Nathalie (or Natalie) Fitzjames (or Fitz-James, originally Fijan) was a Romantic era French ballerina who was especially admired in Italy. Fitzjames appeared in La Resemblance at Her Majesty's Theatre in London in May 1838, receiving the following review of her first appearance:"She resembles, both in expression, figure, and style of dancing, our favourite of three years past, Pauline Leroux. Her pretensions as an artiste as not so high as those of Fanny Elssler or Duvernay, but she has been taught in the best school, and in the present state of the ballet she must be considered a decided acquisition here. She is full of spirits and gaiety, and flies about the stage in a manner that is very captivating. The dancing of her feet is near perfection, but her arms are not moved with freedom, and she is deficient to a certain extent both in dignity and grace." Fitzjames danced the 'peasant pas de deux' in Act 1 of the premiere of Giselle with Auguste Mabille at the Paris Opéra in 1841. She starred in La reine de Chypre, at the Salle Le Peletier of the Paris Opéra on 22 December 1841, and afterwards toured in Italy, receiving acclaim in both Florence and Naples.

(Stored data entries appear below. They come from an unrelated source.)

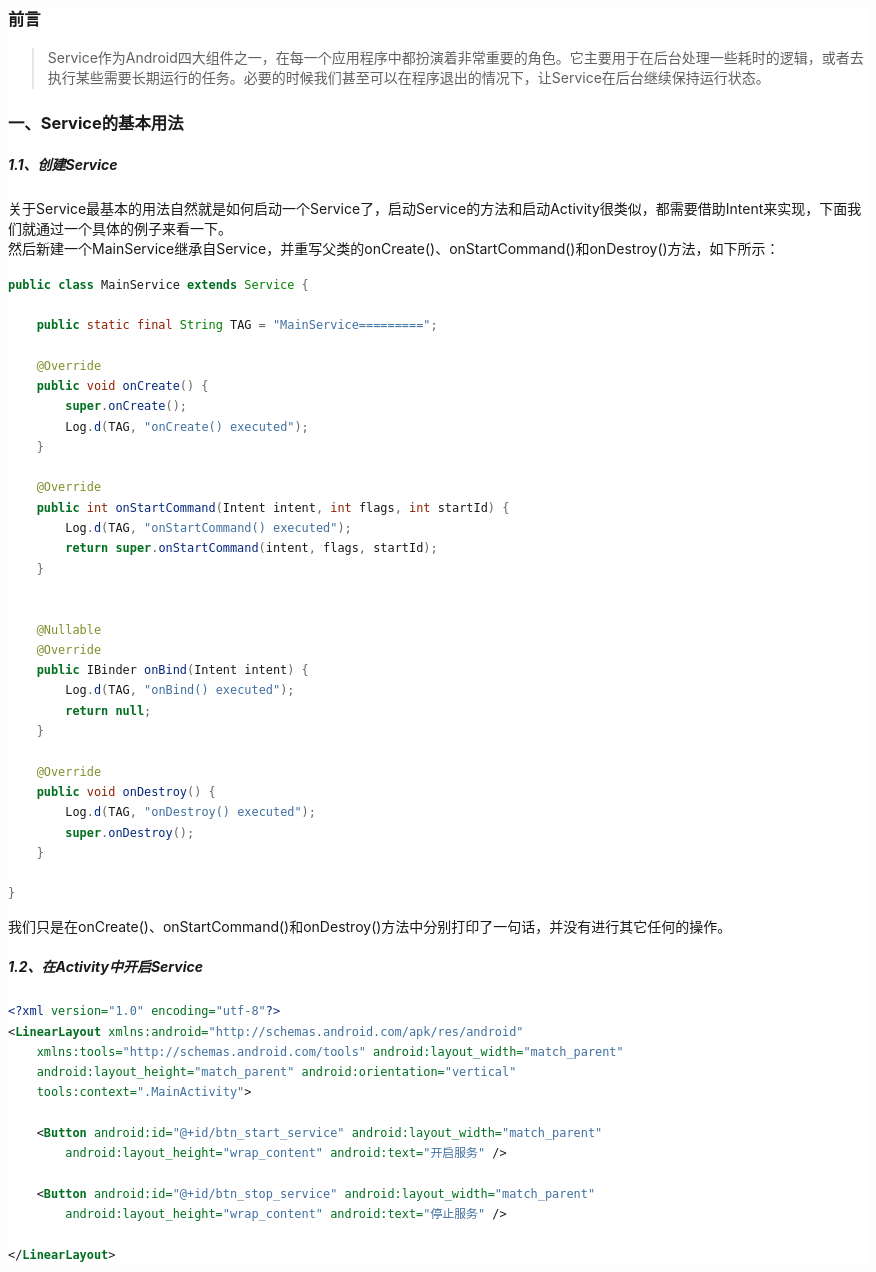### 前言

> Service作为Android四大组件之一，在每一个应用程序中都扮演着非常重要的角色。它主要用于在后台处理一些耗时的逻辑，或者去执行某些需要长期运行的任务。必要的时候我们甚至可以在程序退出的情况下，让Service在后台继续保持运行状态。

### 一、Service的基本用法

##### 1.1、创建Service

关于Service最基本的用法自然就是如何启动一个Service了，启动Service的方法和启动Activity很类似，都需要借助Intent来实现，下面我们就通过一个具体的例子来看一下。  
然后新建一个MainService继承自Service，并重写父类的onCreate()、onStartCommand()和onDestroy()方法，如下所示：

```java
public class MainService extends Service {

    public static final String TAG = "MainService=========";

    @Override
    public void onCreate() {
        super.onCreate();
        Log.d(TAG, "onCreate() executed");
    }

    @Override
    public int onStartCommand(Intent intent, int flags, int startId) {
        Log.d(TAG, "onStartCommand() executed");
        return super.onStartCommand(intent, flags, startId);
    }


    @Nullable
    @Override
    public IBinder onBind(Intent intent) {
        Log.d(TAG, "onBind() executed");
        return null;
    }

    @Override
    public void onDestroy() {
        Log.d(TAG, "onDestroy() executed");
        super.onDestroy();
    }

}
```

我们只是在onCreate()、onStartCommand()和onDestroy()方法中分别打印了一句话，并没有进行其它任何的操作。

##### 1.2、在Activity中开启Service

```xml
<?xml version="1.0" encoding="utf-8"?>
<LinearLayout xmlns:android="http://schemas.android.com/apk/res/android"
    xmlns:tools="http://schemas.android.com/tools" android:layout_width="match_parent"
    android:layout_height="match_parent" android:orientation="vertical"
    tools:context=".MainActivity">

    <Button android:id="@+id/btn_start_service" android:layout_width="match_parent"
        android:layout_height="wrap_content" android:text="开启服务" />

    <Button android:id="@+id/btn_stop_service" android:layout_width="match_parent"
        android:layout_height="wrap_content" android:text="停止服务" />

</LinearLayout>
```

In autumn 1850, Fitzjames travelled to New York, where she made her debut in Paquita at the Astor Place Opera House as part of Max Maretzek's opera company. Her part was staged for her by Lucien Petipa. Fitzjames danced the lead role in Terpsichore in another Italian Opera Company production in early 1851, at the Chestnut Street Theatre in Philadelphia. American audiences are reported to have found her too thin for their taste.

Fitzjames was a believer in modernising women's dress. In the spring of 1851, she danced with a so-called "Bloomer Troupe" in Brooklyn, sporting the recently invented and controversial bloomer costume.